GOAL OF THE EXERCISE -> Whatever appears in the listing, return all of it exactly.

MATERIAL PROVIDED ->
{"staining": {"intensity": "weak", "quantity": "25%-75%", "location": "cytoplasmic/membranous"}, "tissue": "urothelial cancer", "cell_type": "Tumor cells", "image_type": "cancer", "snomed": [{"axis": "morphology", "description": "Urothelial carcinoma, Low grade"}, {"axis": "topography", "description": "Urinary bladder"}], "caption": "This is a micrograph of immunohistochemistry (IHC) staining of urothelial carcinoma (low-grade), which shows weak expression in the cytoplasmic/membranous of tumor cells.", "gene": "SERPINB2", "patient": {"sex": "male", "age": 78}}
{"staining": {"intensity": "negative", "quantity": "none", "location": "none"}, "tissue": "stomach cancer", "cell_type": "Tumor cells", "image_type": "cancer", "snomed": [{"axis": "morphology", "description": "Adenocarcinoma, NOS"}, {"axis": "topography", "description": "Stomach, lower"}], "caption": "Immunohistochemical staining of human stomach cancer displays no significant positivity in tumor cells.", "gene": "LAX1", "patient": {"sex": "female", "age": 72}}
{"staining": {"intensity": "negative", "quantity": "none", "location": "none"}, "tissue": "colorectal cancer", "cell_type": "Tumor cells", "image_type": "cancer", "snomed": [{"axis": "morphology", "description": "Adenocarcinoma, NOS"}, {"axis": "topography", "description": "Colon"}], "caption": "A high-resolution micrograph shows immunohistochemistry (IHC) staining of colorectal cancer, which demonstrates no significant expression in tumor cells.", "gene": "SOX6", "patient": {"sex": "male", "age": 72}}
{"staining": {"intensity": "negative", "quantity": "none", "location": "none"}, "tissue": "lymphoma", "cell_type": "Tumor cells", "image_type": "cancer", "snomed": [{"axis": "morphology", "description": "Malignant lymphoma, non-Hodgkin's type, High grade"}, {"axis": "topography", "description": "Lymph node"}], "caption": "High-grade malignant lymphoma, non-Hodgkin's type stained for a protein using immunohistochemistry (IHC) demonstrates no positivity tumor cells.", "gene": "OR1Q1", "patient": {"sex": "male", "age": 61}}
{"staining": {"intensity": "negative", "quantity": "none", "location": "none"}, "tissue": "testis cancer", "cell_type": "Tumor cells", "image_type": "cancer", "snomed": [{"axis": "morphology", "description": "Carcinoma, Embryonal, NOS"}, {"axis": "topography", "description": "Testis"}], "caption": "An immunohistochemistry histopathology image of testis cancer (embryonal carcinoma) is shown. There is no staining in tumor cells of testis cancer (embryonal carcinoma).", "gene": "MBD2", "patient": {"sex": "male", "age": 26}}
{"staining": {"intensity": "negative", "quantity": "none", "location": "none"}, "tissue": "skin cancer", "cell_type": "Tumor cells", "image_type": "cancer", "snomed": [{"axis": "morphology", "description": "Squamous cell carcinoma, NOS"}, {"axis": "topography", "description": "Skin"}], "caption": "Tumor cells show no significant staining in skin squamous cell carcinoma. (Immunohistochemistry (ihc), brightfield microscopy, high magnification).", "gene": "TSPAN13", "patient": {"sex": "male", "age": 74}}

EXERCISE RESULT ->
{"staining": {"intensity": "weak", "quantity": "25%-75%", "location": "cytoplasmic/membranous"}, "tissue": "urothelial cancer", "cell_type": "Tumor cells", "image_type": "cancer", "snomed": [{"axis": "morphology", "description": "Urothelial carcinoma, Low grade"}, {"axis": "topography", "description": "Urinary bladder"}], "caption": "This is a micrograph of immunohistochemistry (IHC) staining of urothelial carcinoma (low-grade), which shows weak expression in the cytoplasmic/membranous of tumor cells.", "gene": "SERPINB2", "patient": {"sex": "male", "age": 78}}
{"staining": {"intensity": "negative", "quantity": "none", "location": "none"}, "tissue": "stomach cancer", "cell_type": "Tumor cells", "image_type": "cancer", "snomed": [{"axis": "morphology", "description": "Adenocarcinoma, NOS"}, {"axis": "topography", "description": "Stomach, lower"}], "caption": "Immunohistochemical staining of human stomach cancer displays no significant positivity in tumor cells.", "gene": "LAX1", "patient": {"sex": "female", "age": 72}}
{"staining": {"intensity": "negative", "quantity": "none", "location": "none"}, "tissue": "colorectal cancer", "cell_type": "Tumor cells", "image_type": "cancer", "snomed": [{"axis": "morphology", "description": "Adenocarcinoma, NOS"}, {"axis": "topography", "description": "Colon"}], "caption": "A high-resolution micrograph shows immunohistochemistry (IHC) staining of colorectal cancer, which demonstrates no significant expression in tumor cells.", "gene": "SOX6", "patient": {"sex": "male", "age": 72}}
{"staining": {"intensity": "negative", "quantity": "none", "location": "none"}, "tissue": "lymphoma", "cell_type": "Tumor cells", "image_type": "cancer", "snomed": [{"axis": "morphology", "description": "Malignant lymphoma, non-Hodgkin's type, High grade"}, {"axis": "topography", "description": "Lymph node"}], "caption": "High-grade malignant lymphoma, non-Hodgkin's type stained for a protein using immunohistochemistry (IHC) demonstrates no positivity tumor cells.", "gene": "OR1Q1", "patient": {"sex": "male", "age": 61}}
{"staining": {"intensity": "negative", "quantity": "none", "location": "none"}, "tissue": "testis cancer", "cell_type": "Tumor cells", "image_type": "cancer", "snomed": [{"axis": "morphology", "description": "Carcinoma, Embryonal, NOS"}, {"axis": "topography", "description": "Testis"}], "caption": "An immunohistochemistry histopathology image of testis cancer (embryonal carcinoma) is shown. There is no staining in tumor cells of testis cancer (embryonal carcinoma).", "gene": "MBD2", "patient": {"sex": "male", "age": 26}}
{"staining": {"intensity": "negative", "quantity": "none", "location": "none"}, "tissue": "skin cancer", "cell_type": "Tumor cells", "image_type": "cancer", "snomed": [{"axis": "morphology", "description": "Squamous cell carcinoma, NOS"}, {"axis": "topography", "description": "Skin"}], "caption": "Tumor cells show no significant staining in skin squamous cell carcinoma. (Immunohistochemistry (ihc), brightfield microscopy, high magnification).", "gene": "TSPAN13", "patient": {"sex": "male", "age": 74}}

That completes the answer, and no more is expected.